In [3]:
# ============================
# 📦 Manual Text Encoding Utils
# ============================

def tokenize_documents(raw_documents):
    return [doc.lower().split() for doc in raw_documents]

def build_vocab(tokenized_documents):
    return sorted(set(word for doc in tokenized_documents for word in doc))

# 1️⃣ Manual Bag of Words (BoW)
def manual_bow(tokenized_documents, vocab):
    vectors = []
    for doc in tokenized_documents:
        vector = [doc.count(word) for word in vocab]
        vectors.append(vector)
    return vectors

# 2️⃣ Manual One-Hot Encoding (Word Level)
def word_to_one_hot(word, vocab_dict):
    vec = [0] * len(vocab_dict)
    if word in vocab_dict:
        vec[vocab_dict[word]] = 1
    return vec

def document_word_level_one_hot(tokenized_document, vocab_dict):
    return [word_to_one_hot(word, vocab_dict) for word in tokenized_document]
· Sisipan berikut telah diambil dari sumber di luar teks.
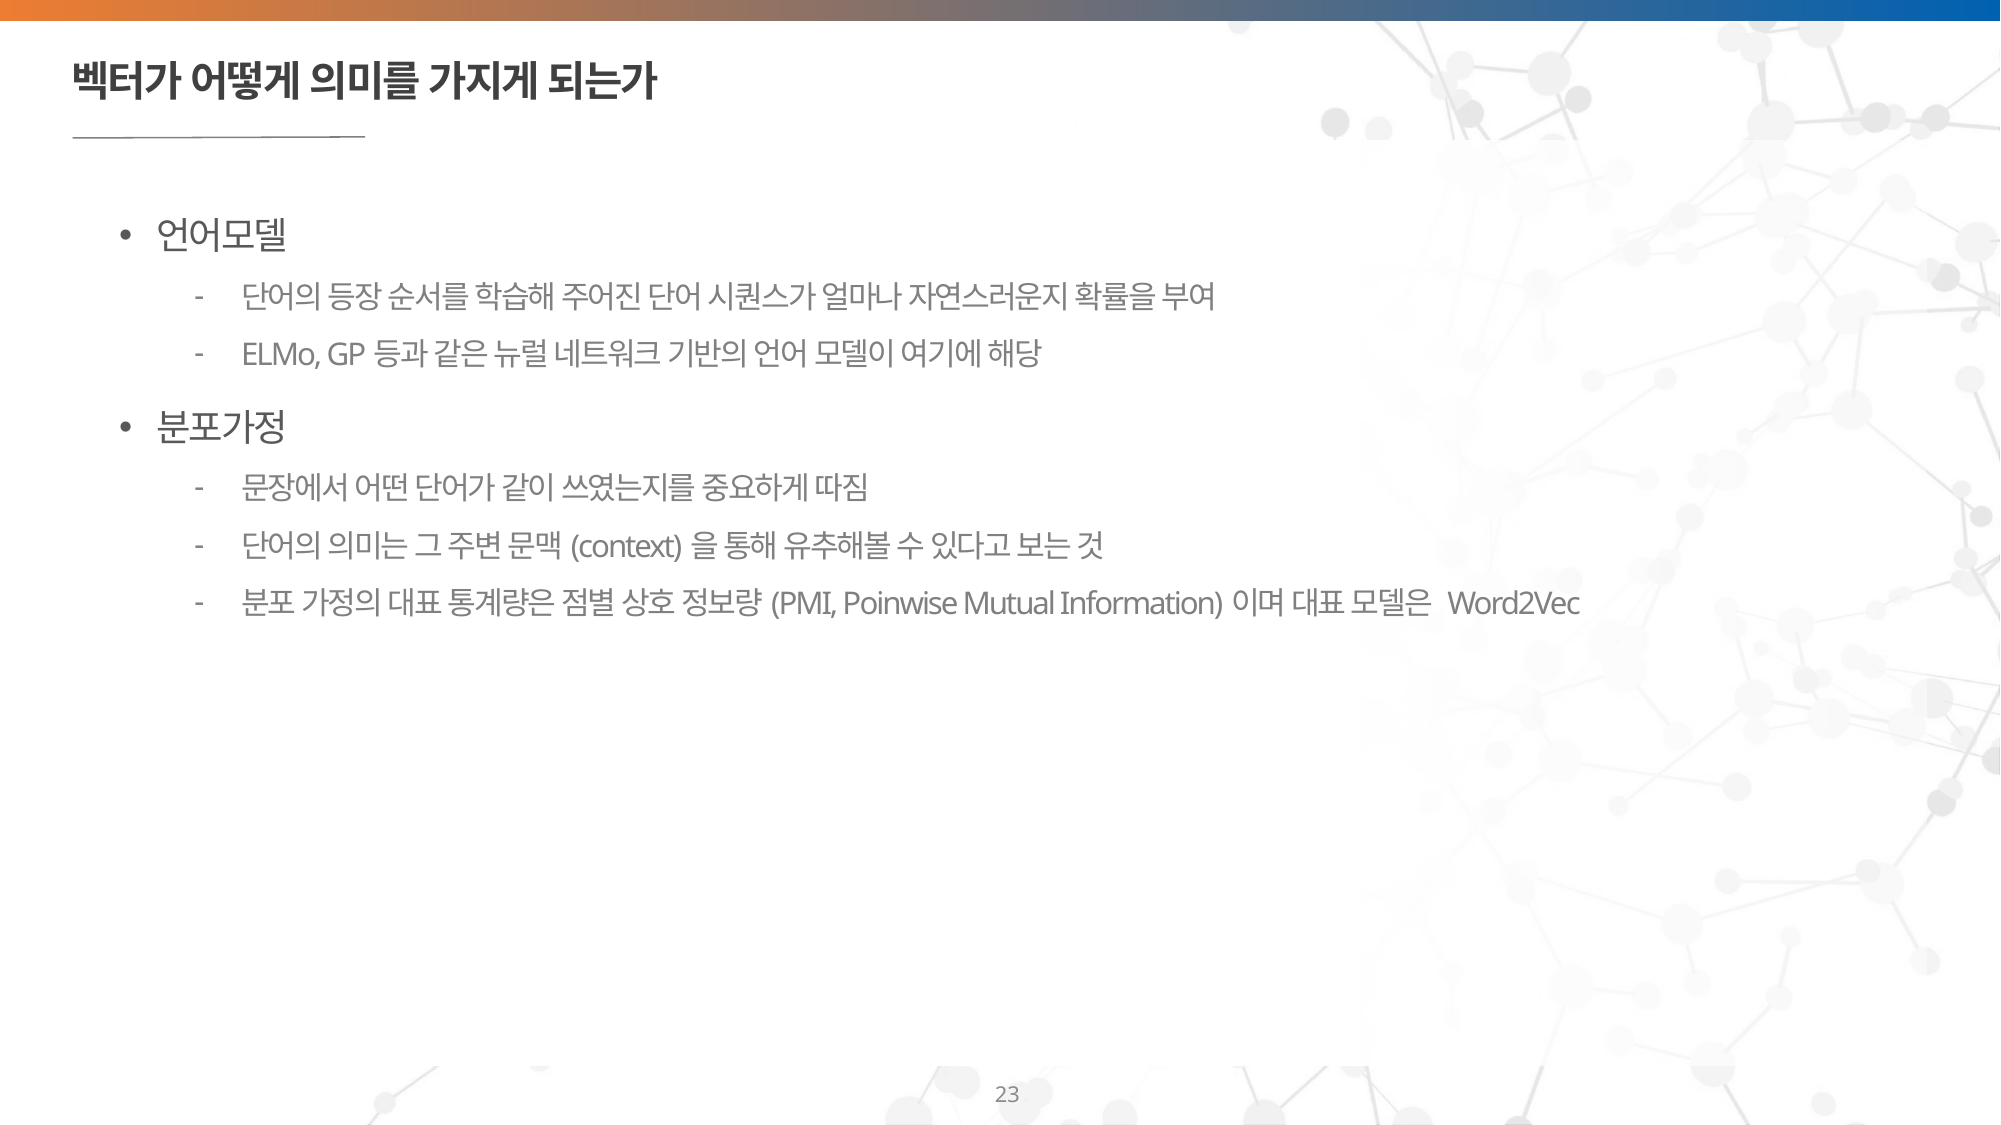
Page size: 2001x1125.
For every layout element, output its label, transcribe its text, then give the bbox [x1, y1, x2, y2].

list 언어모델 단어의 등장 순서를 학습해 주어진 단어 시퀀스가 얼마나 자연스러운지 확률을 부여 ELMo, GP등과 같은 뉴럴 네트워크 기반의 언어 모델이 여기에 해당 분포가정 문장에서 어떤 단어가 같이 쓰였는지를 중요하게 따짐 단어의 의미는 그 주변 문맥(context)을 통해 유추해볼 수 있다고 보는 것 분포 가정의 대표 통계량은 점별 상호 정보량(PMI, Poinwise Mutual Information)이며 대표 모델은 Word2Vec [104, 193, 1911, 1035]
title 벡터가 어떻게 의미를 가지게 되는가 [56, 49, 1162, 117]
slide_number 23 [782, 1065, 1233, 1125]
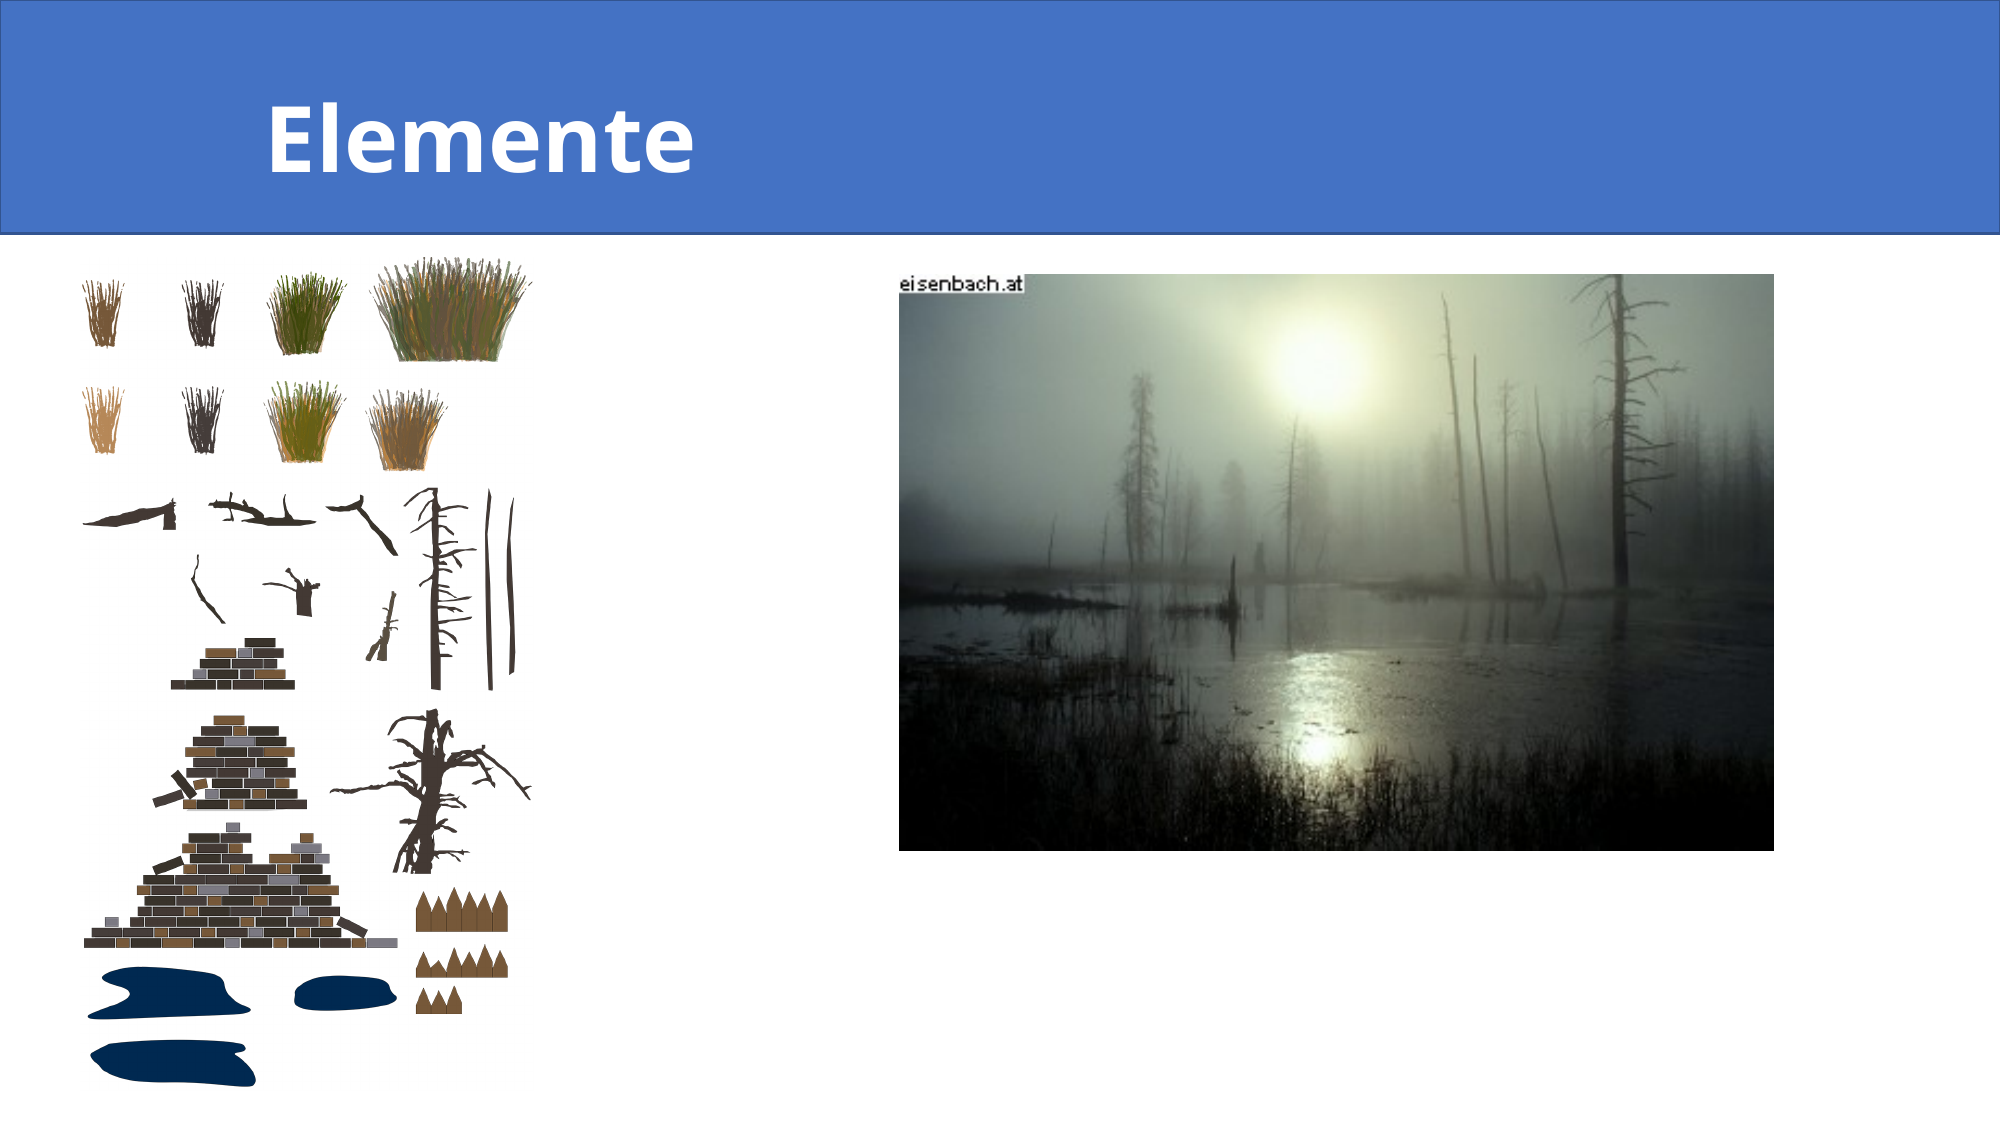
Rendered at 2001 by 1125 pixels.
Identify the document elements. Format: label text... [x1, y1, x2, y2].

picture [899, 274, 1774, 851]
picture [80, 257, 534, 1091]
text_box Elemente [249, 72, 1750, 215]
text_box [0, 0, 2000, 235]
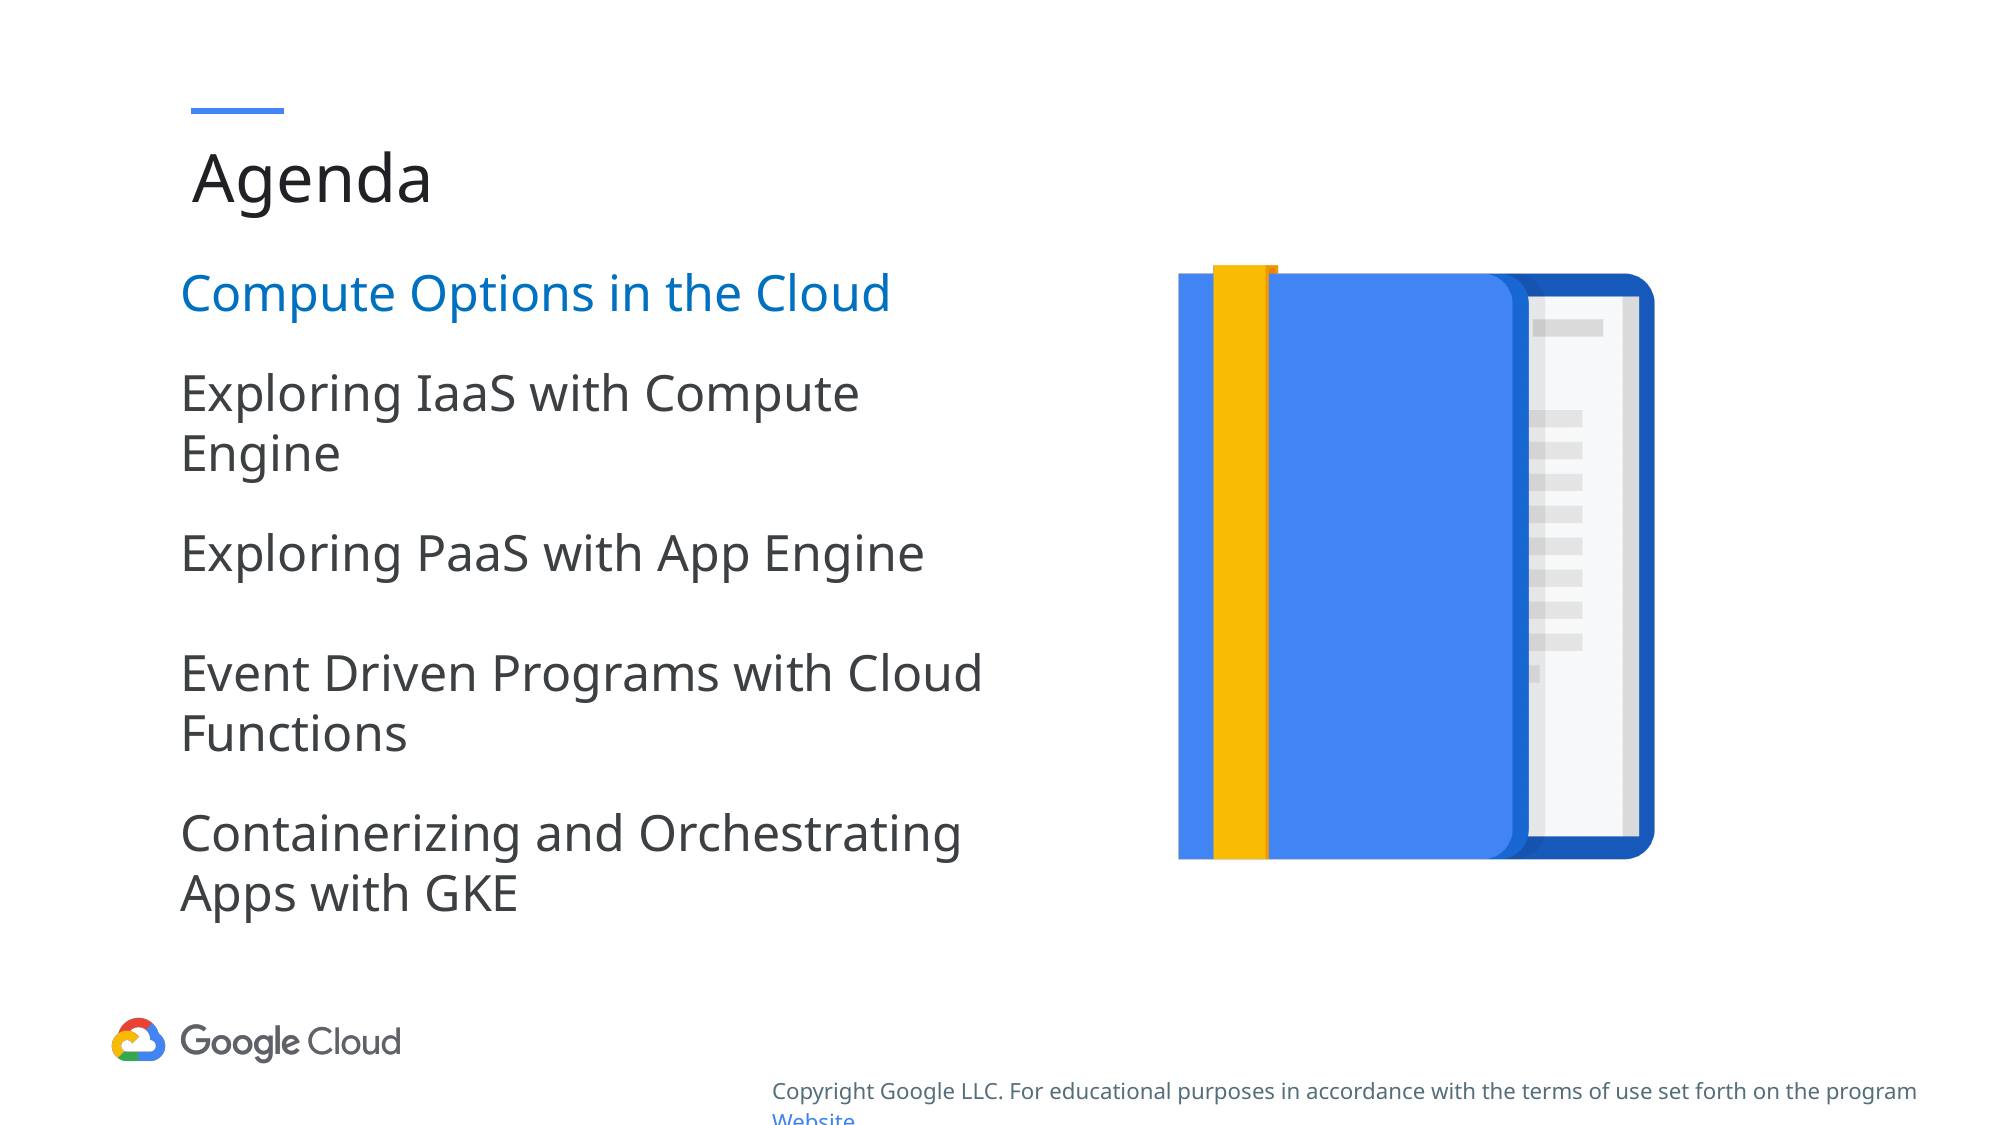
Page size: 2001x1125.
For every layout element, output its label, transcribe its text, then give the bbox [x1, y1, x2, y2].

picture [110, 1012, 401, 1068]
title Agenda [182, 126, 1002, 251]
list Compute Options in the Cloud Exploring IaaS with Compute Engine Exploring PaaS with App Engine Event Driven Programs with Cloud Functions Containerizing and Orchestrating Apps with GKE [170, 250, 1000, 992]
text_box Copyright Google LLC. For educational purposes in accordance with the terms of use set forth on the program Website. [752, 1052, 1990, 1111]
picture [1106, 252, 1726, 872]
# 3️⃣ Manual One-Hot (Binary BoW / Doc Level)
def manual_binary_bow(tokenized_documents, vocab):
    vectors = []
    for doc in tokenized_documents:
        vector = [1 if word in doc else 0 for word in vocab]
        vectors.append(vector)
    return vectors

# 4️⃣ Gabungan Word-Level + Dokumen
def combined_word_doc_one_hot(tokenized_documents, vocab_dict):
    result = []
    for doc in tokenized_documents:
        one_hot_words = []
        for word in doc:
            one_hot_words.append((word, word_to_one_hot(word, vocab_dict)))
        result.append(one_hot_words)
    return result

# ============================
# 🧪 Contoh Penggunaan
# ============================

if __name__ == "__main__":
    documents = [
        "saya suka belajar machine learning",
        "machine learning sangat menarik",
        "saya suka belajar"
    ]

    tokenized_docs = tokenize_documents(documents)
    vocab = build_vocab(tokenized_docs)
    vocab_dict = {word: i for i, word in enumerate(vocab)}

    print("📌 Vocab:", vocab)

    print("\n🔢 Bag of Words (BoW):")
    for vec in manual_bow(tokenized_docs, vocab):
        print(vec)

    print("\n🔢 Binary BoW (Document Level):")
    for vec in manual_binary_bow(tokenized_docs, vocab):
        print(vec)

    print("\n🔠 Word-Level One-Hot (Dokumen 1):")
    for word, vec in combined_word_doc_one_hot(tokenized_docs, vocab_dict)[0]:
        print(f"{word} → {vec}")


📌 Vocab: ['belajar', 'learning', 'machine', 'menarik', 'sangat', 'saya', 'suka']

🔢 Bag of Words (BoW):
[1, 1, 1, 0, 0, 1, 1]
[0, 1, 1, 1, 1, 0, 0]
[1, 0, 0, 0, 0, 1, 1]

🔢 Binary BoW (Document Level):
[1, 1, 1, 0, 0, 1, 1]
[0, 1, 1, 1, 1, 0, 0]
[1, 0, 0, 0, 0, 1, 1]

🔠 Word-Level One-Hot (Dokumen 1):
saya → [0, 0, 0, 0, 0, 1, 0]
suka → [0, 0, 0, 0, 0, 0, 1]
belajar → [1, 0, 0, 0, 0, 0, 0]
machine → [0, 0, 1, 0, 0, 0, 0]
learning → [0, 1, 0, 0, 0, 0, 0]


In [None]:
# bag of words
from sklearn.feature_extraction.text import CountVectorizer

docs = [
    "saya suka belajar machine learning",
    "machine learning sangat menarik",
    "saya suka belajar"
]

vectorizer = CountVectorizer()
X = vectorizer.fit_transform(docs)

print("Vocabulary:", vectorizer.get_feature_names_out())
print("BoW Matrix:\n", X.toarray())

Vocabulary: ['belajar' 'learning' 'machine' 'menarik' 'sangat' 'saya' 'suka']
BoW Matrix:
 [[1 1 1 0 0 1 1]
 [0 1 1 1 1 0 0]
 [1 0 0 0 0 1 1]]


In [6]:
# one hot doc
vectorizer_bin=CountVectorizer(binary=True)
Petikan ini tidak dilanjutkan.